Enquanto aguenta as humilhações nas ruas de São Paulo, à espera dos seis meses de quarentena a que estão sujeitos os integrantes do primeiro escalão que deixam o governo, Mantega se prepara para o futuro. Em princípio, ele deverá ficar no conselho da Petrobras até a divulgação do balanço auditado de 2014, mas é possível que saia já na próxima reunião do órgão, em 23 de março. O mais cotado para substituí-lo é o presidente da Vale, Murilo Ferreira, que deverá acumular as duas posições. Mantega aguarda também sua indicação para a presidência do conselho do banco dos Brics, o grupo de países que, além do Brasil, reúne a China, a Índia, a Rússia e a África do Sul, cuja sede fica em Xangai. Se confirmada, ele terá de ir algumas vezes por ano para lá, para participar das reuniões do conselho. Com o apoio do amigo Yoshiaki Nakano, diretor da escola de economia da FGV, Mantega ganhou uma sala na instituição, onde deverá dar aulas a partir do segundo semestre.

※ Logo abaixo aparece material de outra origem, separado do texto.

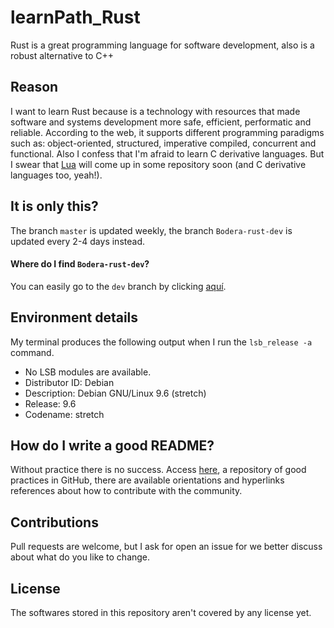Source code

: # learnPath_Rust
Rust is a great programming language for software development, also is a robust alternative to C++

## Reason
I want to learn Rust because is a technology with resources that made software and systems development more safe, efficient, performatic and reliable. According to the web, it supports different programming paradigms such as: object-oriented, structured, imperative compiled, concurrent and functional. Also I confess that I'm afraid to learn C derivative languages. But I swear that [Lua](https://www.lua.org) will come up in some repository soon (and C derivative languages too, yeah!).

## It is only this?
The branch `master` is updated weekly, the branch `Bodera-rust-dev` is updated every 2-4 days instead.

#### Where do I find `Bodera-rust-dev`?
You can easily go to the `dev` branch by clicking [aquí](https://github.com/Bodera/learnPath_Rust/tree/Bodera-rust-dev).

## Environment details
My terminal produces the following output when I run the `lsb_release -a` command.

* No LSB modules are available.
* Distributor ID: Debian
* Description:    Debian GNU/Linux 9.6 (stretch)
* Release:        9.6
* Codename:       stretch


## How do I write a good README?
Without practice there is no success. Access [here](https://github.com/Bodera/goodPractices_Github), a repository of good practices in GitHub, there are available orientations and hyperlinks references about how to contribute with the community.

## Contributions
Pull requests are welcome, but I ask for open an issue for we better discuss about what do you like to change.

## License
The softwares stored in this repository aren't covered by any license yet.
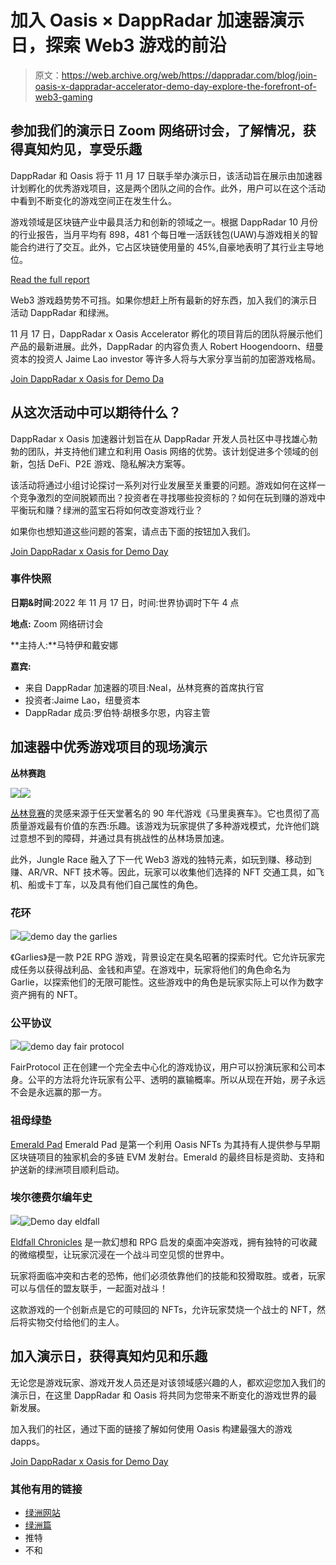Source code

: # 加入 Oasis × DappRadar 加速器演示日，探索 Web3 游戏的前沿

> 原文：<https://web.archive.org/web/https://dappradar.com/blog/join-oasis-x-dappradar-accelerator-demo-day-explore-the-forefront-of-web3-gaming>

## 参加我们的演示日 Zoom 网络研讨会，了解情况，获得真知灼见，享受乐趣

DappRadar 和 Oasis 将于 11 月 17 日联手举办演示日，该活动旨在展示由加速器计划孵化的优秀游戏项目，这是两个团队之间的合作。此外，用户可以在这个活动中看到不断变化的游戏空间正在发生什么。

游戏领域是区块链产业中最具活力和创新的领域之一。根据 DappRadar 10 月份的行业报告，当月平均有 898，481 个每日唯一活跃钱包(UAW)与游戏相关的智能合约进行了交互。此外，它占区块链使用量的 45%,自豪地表明了其行业主导地位。

[Read the full report](/web/20221130134222/https://dappradar.com/blog/october-blockchain-industry-report/)

Web3 游戏趋势势不可挡。如果你想赶上所有最新的好东西，加入我们的演示日活动 DappRadar 和绿洲。

11 月 17 日，DappRadar x Oasis Accelerator 孵化的项目背后的团队将展示他们产品的最新进展。此外，DappRadar 的内容负责人 Robert Hoogendoorn、纽曼资本的投资人 Jaime Lao investor 等许多人将与大家分享当前的加密游戏格局。

[Join DappRadar x Oasis for Demo Da](https://web.archive.org/web/20221130134222/https://us06web.zoom.us/webinar/register/WN_JMoSE0SRSXOtf2EK6lSQbg)

## 从这次活动中可以期待什么？

DappRadar x Oasis 加速器计划旨在从 DappRadar 开发人员社区中寻找雄心勃勃的团队，并支持他们建立和利用 Oasis 网络的优势。该计划促进多个领域的创新，包括 DeFi、P2E 游戏、隐私解决方案等。

该活动将通过小组讨论探讨一系列对行业发展至关重要的问题。游戏如何在这样一个竞争激烈的空间脱颖而出？投资者在寻找哪些投资标的？如何在玩到赚的游戏中平衡玩和赚？绿洲的蓝宝石将如何改变游戏行业？

如果你也想知道这些问题的答案，请点击下面的按钮加入我们。

[Join DappRadar x Oasis for Demo Day](https://web.archive.org/web/20221130134222/https://us06web.zoom.us/webinar/register/WN_JMoSE0SRSXOtf2EK6lSQbg)

### 事件快照

**日期&时间**:2022 年 11 月 17 日，时间:世界协调时下午 4 点

**地点:** Zoom 网络研讨会

**主持人:**马特伊和戴安娜

**嘉宾:**

*   来自 DappRadar 加速器的项目:Neal，丛林竞赛的首席执行官
*   投资者:Jaime Lao，纽曼资本
*   DappRadar 成员:罗伯特·胡根多尔恩，内容主管

## 加速器中优秀游戏项目的现场演示

**丛林赛跑**

![](img/87a3f5327eb91148abad648387db681a.png)![](img/61533ae22b94553c2932cf3a7b9e6c55.png)

[丛林竞赛](https://web.archive.org/web/20221130134222/https://junglerace.io/)的灵感来源于任天堂著名的 90 年代游戏《马里奥赛车》。它也贯彻了高质量游戏最有价值的东西:乐趣。该游戏为玩家提供了多种游戏模式，允许他们跳过意想不到的障碍，并通过具有挑战性的丛林场景加速。

此外，Jungle Race 融入了下一代 Web3 游戏的独特元素，如玩到赚、移动到赚、AR/VR、NFT 技术等。因此，玩家可以收集他们选择的 NFT 交通工具，如飞机、船或卡丁车，以及具有他们自己属性的角色。

### 花环

![](img/365c548bf64c9430b46a163a12b05af9.png)![demo day the garlies](img/1548cc80f06a712ad5ece77178fdb7a2.png)

《Garlies》是一款 P2E RPG 游戏，背景设定在臭名昭著的探索时代。它允许玩家完成任务以获得战利品、金钱和声望。在游戏中，玩家将他们的角色命名为 Garlie，以探索他们的无限可能性。这些游戏中的角色是玩家实际上可以作为数字资产拥有的 NFT。

### 公平协议

![](img/978d334b436d2b486e7b08ff8b050bd0.png)![demo day fair protocol](img/651a3fb456c9ae59ca1db590eb241492.png)

FairProtocol 正在创建一个完全去中心化的游戏协议，用户可以扮演玩家和公司本身。公平的方法将允许玩家有公平、透明的赢输概率。所以从现在开始，房子永远不会是永远赢的那一方。

### 祖母绿垫

[Emerald Pad](https://web.archive.org/web/20221130134222/https://emeraldpad.com/) Emerald Pad 是第一个利用 Oasis NFTs 为其持有人提供参与早期区块链项目的独家机会的多链 EVM 发射台。Emerald 的最终目标是资助、支持和护送新的绿洲项目顺利启动。

### 埃尔德费尔编年史

![](img/7258d0e9c2fb5e7683bdbbd26f49f086.png)![Demo day eldfall](img/98393e06079c4c736f3dd848c097c32c.png)

[Eldfall Chronicles](https://web.archive.org/web/20221130134222/https://eldfall-chronicles.com/) 是一款幻想和 RPG 启发的桌面冲突游戏，拥有独特的可收藏的微缩模型，让玩家沉浸在一个战斗司空见惯的世界中。

玩家将面临冲突和古老的恐怖，他们必须依靠他们的技能和狡猾取胜。或者，玩家可以与信任的盟友联手，一起面对战斗！

这款游戏的一个创新点是它的可赎回的 NFTs，允许玩家焚烧一个战士的 NFT，然后将实物交付给他们的主人。

## 加入演示日，获得真知灼见和乐趣

无论您是游戏玩家、游戏开发人员还是对该领域感兴趣的人，都欢迎您加入我们的演示日，在这里 DappRadar 和 Oasis 将共同为您带来不断变化的游戏世界的最新发展。

加入我们的社区，通过下面的链接了解如何使用 Oasis 构建最强大的游戏 dapps。

[Join DappRadar x Oasis for Demo Day](https://web.archive.org/web/20221130134222/https://us06web.zoom.us/webinar/register/WN_JMoSE0SRSXOtf2EK6lSQbg)

### 其他有用的链接

*   [绿洲网站](https://web.archive.org/web/20221130134222/https://oasisprotocol.org/)
*   [绿洲篇](https://web.archive.org/web/20221130134222/https://dappradar.com/blog/tag/oasis-network)
*   推特
*   不和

Por ora, não lhe faltará tempo para fazer suas caminhadas, de óculos escuros e boné, pelo Alto de Pinheiros, na Zona Oeste de São Paulo, onde mora. Nem para frequentar a piscina do clube que leva o nome do bairro, do qual se tornou sócio em 2010, um ponto de encontro de empresários e profissionais liberais que vivem nas redondezas. Isso se não houver, é claro, uma nova demonstração explícita de intolerância contra ele nas dependências do clube.